8. En dernier lieu, le requérant soutient que la décision contestée méconnaitrait les dispositions des articles L. 224-1 et 2 du code de la route en ce qu’elle ne mentionne pas l’identité de l’appareil de contrôle ayant servi à constater l’infraction en cause, ni dans quelles conditions cet appareil a été homologué. Toutefois, aucune disposition législative ou règlementaire n’impose que la mesure de suspension mentionne les éléments d’identification et la date d’homologation de l’appareil de contrôle utilisé pour constater l’infraction. En outre si, par un tel moyen, le requérant entend contester la matérialité de l’infraction, ce moyen ne peut qu’être écarté comme inopérant dès lors qu’il n’entre pas dans l’office du juge administratif de statuer sur la matérialité d’une infraction. Par suite, le moyen ne peut qu’être écarté.

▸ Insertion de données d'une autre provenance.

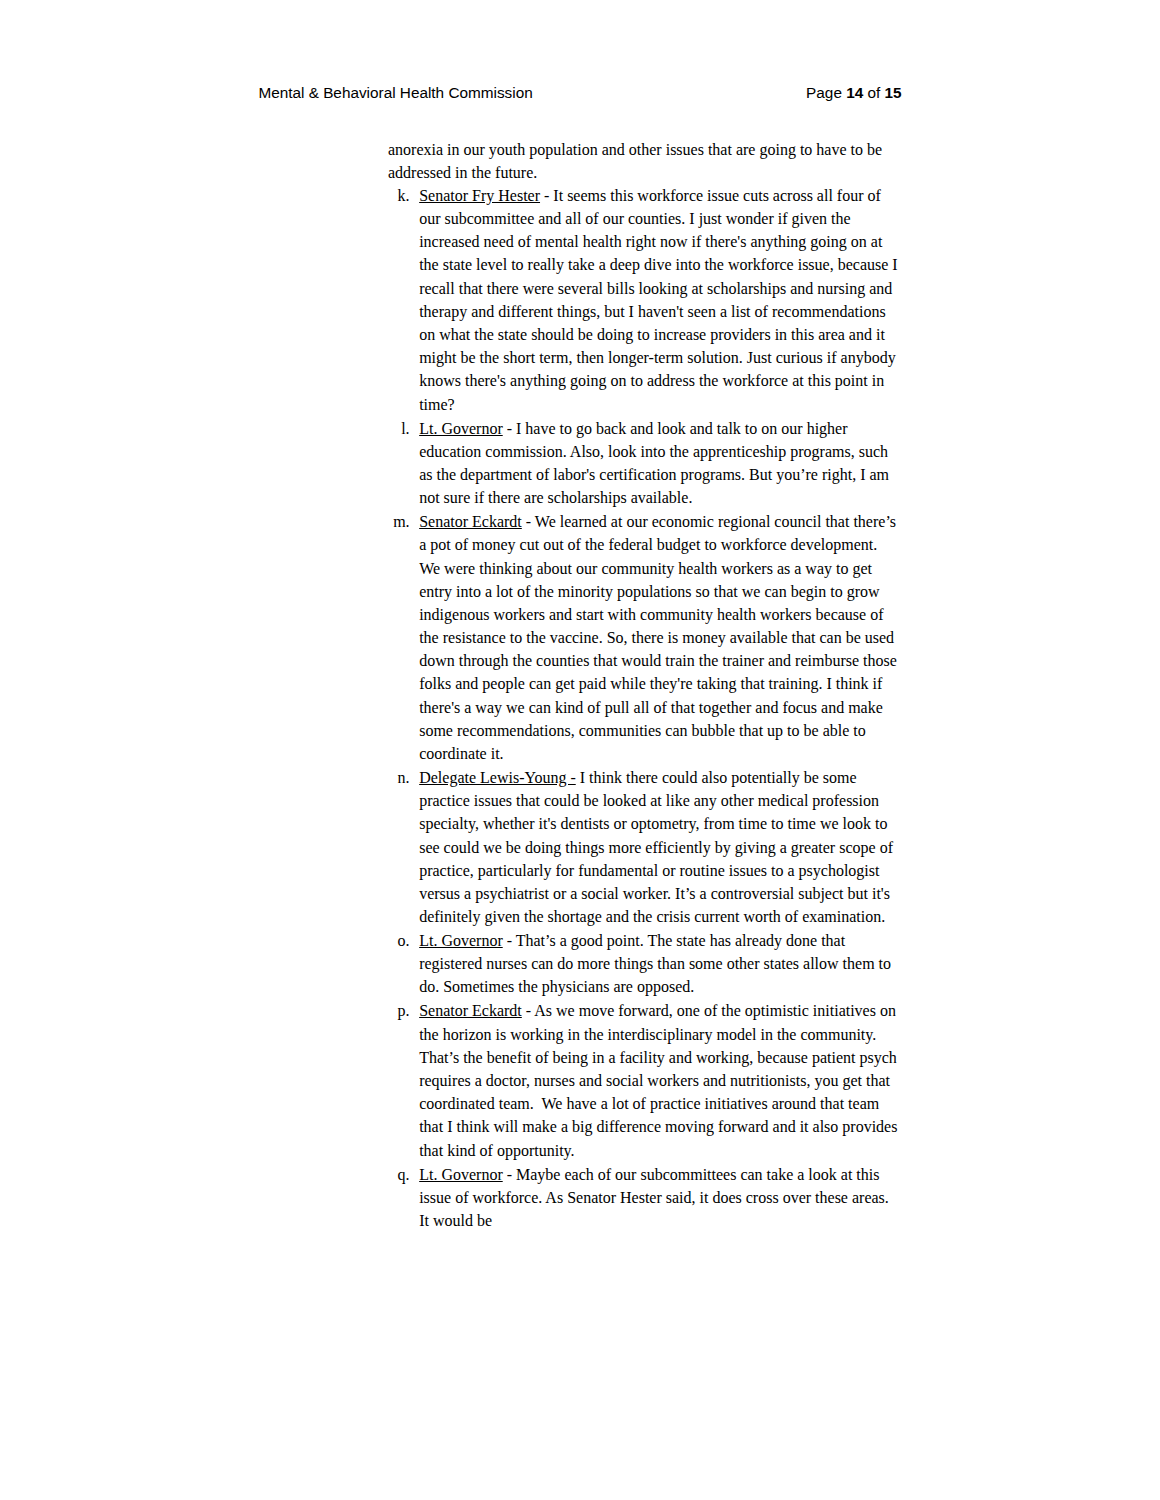Mental & Behavioral Health Commission Page 14 of 15
anorexia in our youth population and other issues that are going to have to be addressed in the future.
Senator Fry Hester - It seems this workforce issue cuts across all four of our subcommittee and all of our counties. I just wonder if given the increased need of mental health right now if there's anything going on at the state level to really take a deep dive into the workforce issue, because I recall that there were several bills looking at scholarships and nursing and therapy and different things, but I haven't seen a list of recommendations on what the state should be doing to increase providers in this area and it might be the short term, then longer-term solution. Just curious if anybody knows there's anything going on to address the workforce at this point in time?
Lt. Governor - I have to go back and look and talk to on our higher education commission. Also, look into the apprenticeship programs, such as the department of labor's certification programs. But you’re right, I am not sure if there are scholarships available.
Senator Eckardt - We learned at our economic regional council that there’s a pot of money cut out of the federal budget to workforce development. We were thinking about our community health workers as a way to get entry into a lot of the minority populations so that we can begin to grow indigenous workers and start with community health workers because of the resistance to the vaccine. So, there is money available that can be used down through the counties that would train the trainer and reimburse those folks and people can get paid while they're taking that training. I think if there's a way we can kind of pull all of that together and focus and make some recommendations, communities can bubble that up to be able to coordinate it.
Delegate Lewis-Young - I think there could also potentially be some practice issues that could be looked at like any other medical profession specialty, whether it's dentists or optometry, from time to time we look to see could we be doing things more efficiently by giving a greater scope of practice, particularly for fundamental or routine issues to a psychologist versus a psychiatrist or a social worker. It’s a controversial subject but it's definitely given the shortage and the crisis current worth of examination.
Lt. Governor - That’s a good point. The state has already done that registered nurses can do more things than some other states allow them to do. Sometimes the physicians are opposed.
Senator Eckardt - As we move forward, one of the optimistic initiatives on the horizon is working in the interdisciplinary model in the community. That’s the benefit of being in a facility and working, because patient psych requires a doctor, nurses and social workers and nutritionists, you get that coordinated team. We have a lot of practice initiatives around that team that I think will make a big difference moving forward and it also provides that kind of opportunity.
Lt. Governor - Maybe each of our subcommittees can take a look at this issue of workforce. As Senator Hester said, it does cross over these areas. It would be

9. Il résulte de tout ce qui précède que les conclusions de la requête de M. B... aux fins d’annulation de la décision contestée doivent être rejetées ainsi, par voie de conséquence, que celles aux fins d’injonction et bénéfice des dispositions de l’article L. 761-1 du code de justice administrative.


















D E C I D E :

Article 1er : La requête de M. B... est rejetée.
Article 2 : Le présent jugement sera notifié à M. A... B... et au préfet de l’Oise.

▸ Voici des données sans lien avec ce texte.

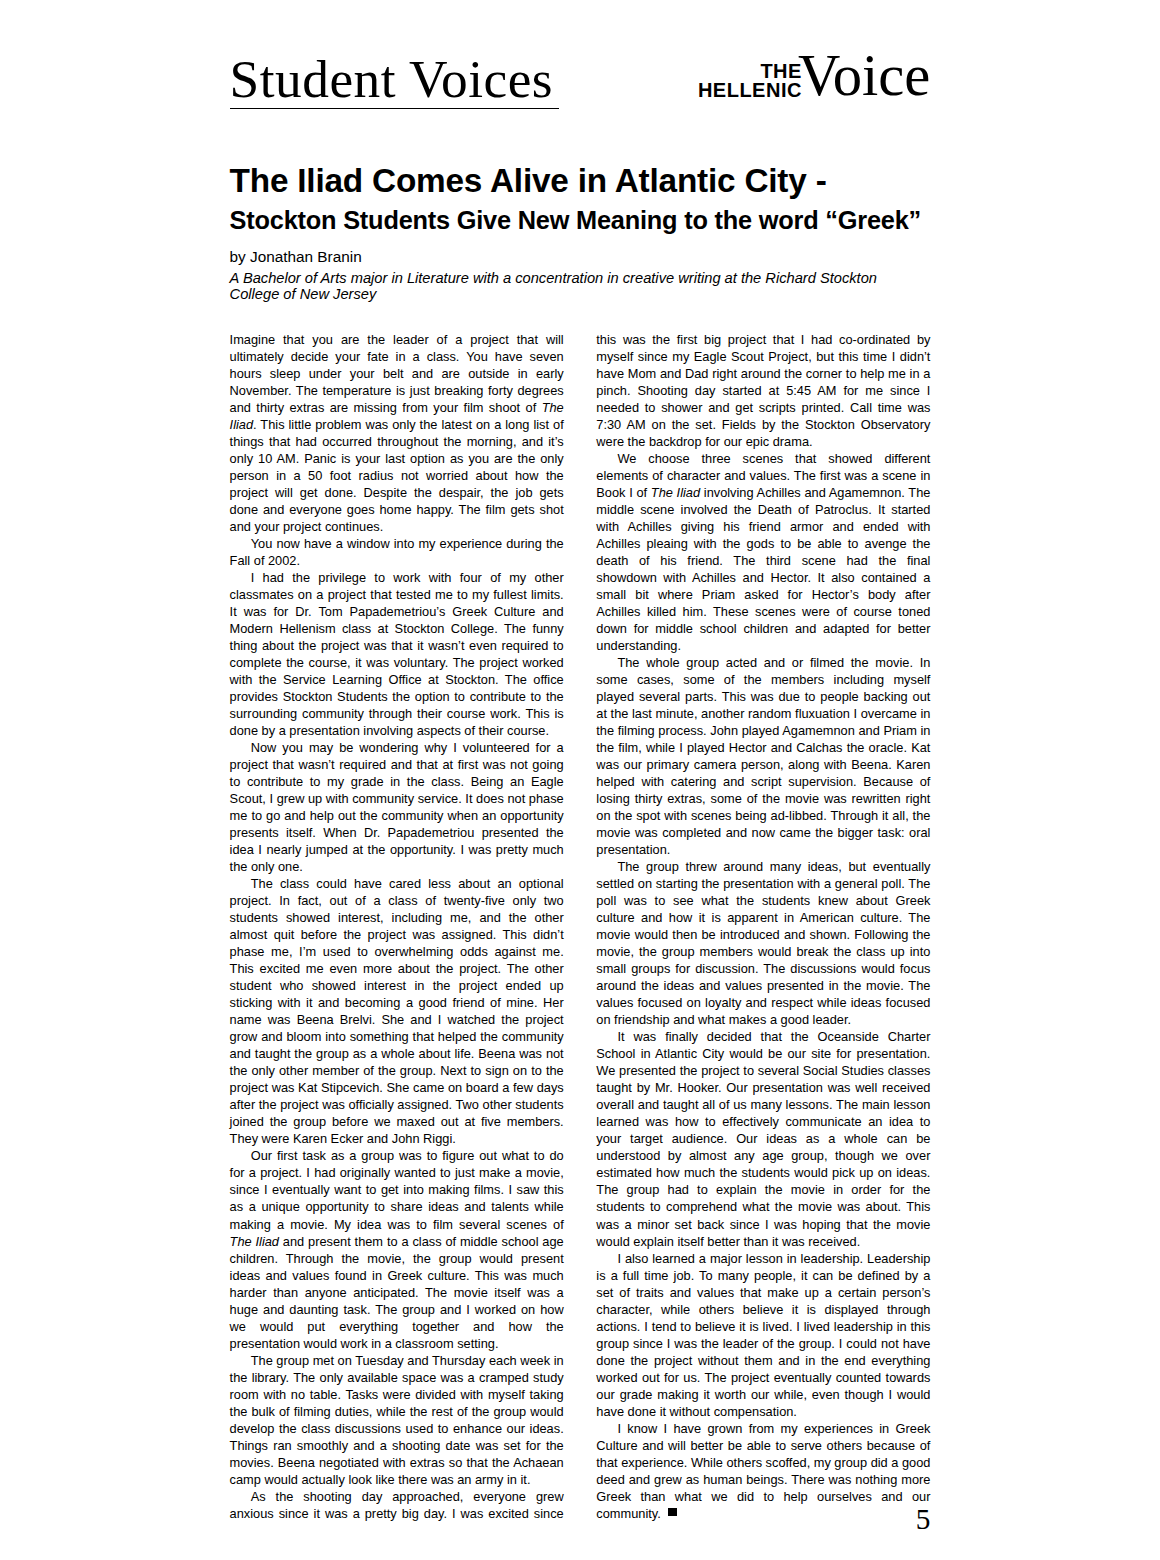Student Voices
THE HELLENIC Voice
The Iliad Comes Alive in Atlantic City - Stockton Students Give New Meaning to the word “Greek”
by Jonathan Branin
A Bachelor of Arts major in Literature with a concentration in creative writing at the Richard Stockton College of New Jersey
Imagine that you are the leader of a project that will ultimately decide your fate in a class. You have seven hours sleep under your belt and are outside in early November. The temperature is just breaking forty degrees and thirty extras are missing from your film shoot of The Iliad. This little problem was only the latest on a long list of things that had occurred throughout the morning, and it’s only 10 AM. Panic is your last option as you are the only person in a 50 foot radius not worried about how the project will get done. Despite the despair, the job gets done and everyone goes home happy. The film gets shot and your project continues.
You now have a window into my experience during the Fall of 2002.
I had the privilege to work with four of my other classmates on a project that tested me to my fullest limits. It was for Dr. Tom Papademetriou’s Greek Culture and Modern Hellenism class at Stockton College. The funny thing about the project was that it wasn’t even required to complete the course, it was voluntary. The project worked with the Service Learning Office at Stockton. The office provides Stockton Students the option to contribute to the surrounding community through their course work. This is done by a presentation involving aspects of their course.
Now you may be wondering why I volunteered for a project that wasn’t required and that at first was not going to contribute to my grade in the class. Being an Eagle Scout, I grew up with community service. It does not phase me to go and help out the community when an opportunity presents itself. When Dr. Papademetriou presented the idea I nearly jumped at the opportunity. I was pretty much the only one.
The class could have cared less about an optional project. In fact, out of a class of twenty-five only two students showed interest, including me, and the other almost quit before the project was assigned. This didn’t phase me, I’m used to overwhelming odds against me. This excited me even more about the project. The other student who showed interest in the project ended up sticking with it and becoming a good friend of mine. Her name was Beena Brelvi. She and I watched the project grow and bloom into something that helped the community and taught the group as a whole about life. Beena was not the only other member of the group. Next to sign on to the project was Kat Stipcevich. She came on board a few days after the project was officially assigned. Two other students joined the group before we maxed out at five members. They were Karen Ecker and John Riggi.
Our first task as a group was to figure out what to do for a project. I had originally wanted to just make a movie, since I eventually want to get into making films. I saw this as a unique opportunity to share ideas and talents while making a movie. My idea was to film several scenes of The Iliad and present them to a class of middle school age children. Through the movie, the group would present ideas and values found in Greek culture. This was much harder than anyone anticipated. The movie itself was a huge and daunting task. The group and I worked on how we would put everything together and how the presentation would work in a classroom setting.
The group met on Tuesday and Thursday each week in the library. The only available space was a cramped study room with no table. Tasks were divided with myself taking the bulk of filming duties, while the rest of the group would develop the class discussions used to enhance our ideas. Things ran smoothly and a shooting date was set for the movies. Beena negotiated with extras so that the Achaean camp would actually look like there was an army in it.
As the shooting day approached, everyone grew anxious since it was a pretty big day. I was excited since this was the first big project that I had co-ordinated by myself since my Eagle Scout Project, but this time I didn’t have Mom and Dad right around the corner to help me in a pinch. Shooting day started at 5:45 AM for me since I needed to shower and get scripts printed. Call time was 7:30 AM on the set. Fields by the Stockton Observatory were the backdrop for our epic drama.
We choose three scenes that showed different elements of character and values. The first was a scene in Book I of The Iliad involving Achilles and Agamemnon. The middle scene involved the Death of Patroclus. It started with Achilles giving his friend armor and ended with Achilles pleaing with the gods to be able to avenge the death of his friend. The third scene had the final showdown with Achilles and Hector. It also contained a small bit where Priam asked for Hector’s body after Achilles killed him. These scenes were of course toned down for middle school children and adapted for better understanding.
The whole group acted and or filmed the movie. In some cases, some of the members including myself played several parts. This was due to people backing out at the last minute, another random fluxuation I overcame in the filming process. John played Agamemnon and Priam in the film, while I played Hector and Calchas the oracle. Kat was our primary camera person, along with Beena. Karen helped with catering and script supervision. Because of losing thirty extras, some of the movie was rewritten right on the spot with scenes being ad-libbed. Through it all, the movie was completed and now came the bigger task: oral presentation.
The group threw around many ideas, but eventually settled on starting the presentation with a general poll. The poll was to see what the students knew about Greek culture and how it is apparent in American culture. The movie would then be introduced and shown. Following the movie, the group members would break the class up into small groups for discussion. The discussions would focus around the ideas and values presented in the movie. The values focused on loyalty and respect while ideas focused on friendship and what makes a good leader.
It was finally decided that the Oceanside Charter School in Atlantic City would be our site for presentation. We presented the project to several Social Studies classes taught by Mr. Hooker. Our presentation was well received overall and taught all of us many lessons. The main lesson learned was how to effectively communicate an idea to your target audience. Our ideas as a whole can be understood by almost any age group, though we over estimated how much the students would pick up on ideas. The group had to explain the movie in order for the students to comprehend what the movie was about. This was a minor set back since I was hoping that the movie would explain itself better than it was received.
I also learned a major lesson in leadership. Leadership is a full time job. To many people, it can be defined by a set of traits and values that make up a certain person’s character, while others believe it is displayed through actions. I tend to believe it is lived. I lived leadership in this group since I was the leader of the group. I could not have done the project without them and in the end everything worked out for us. The project eventually counted towards our grade making it worth our while, even though I would have done it without compensation.
I know I have grown from my experiences in Greek Culture and will better be able to serve others because of that experience. While others scoffed, my group did a good deed and grew as human beings. There was nothing more Greek than what we did to help ourselves and our community.
5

Rendu public par mise à disposition au greffe le 22 octobre 2025.


Le magistrat désigné,

signé

G. Truy
La greffière,

signé

M-A. Boignard




La République mande et ordonne au ministre de l’intérieur, en ce qui le concerne ou à tous commissaires de justice à ce requis en ce qui concerne les voies de droit commun contre les parties privées, de pourvoir à l'exécution de la présente décision.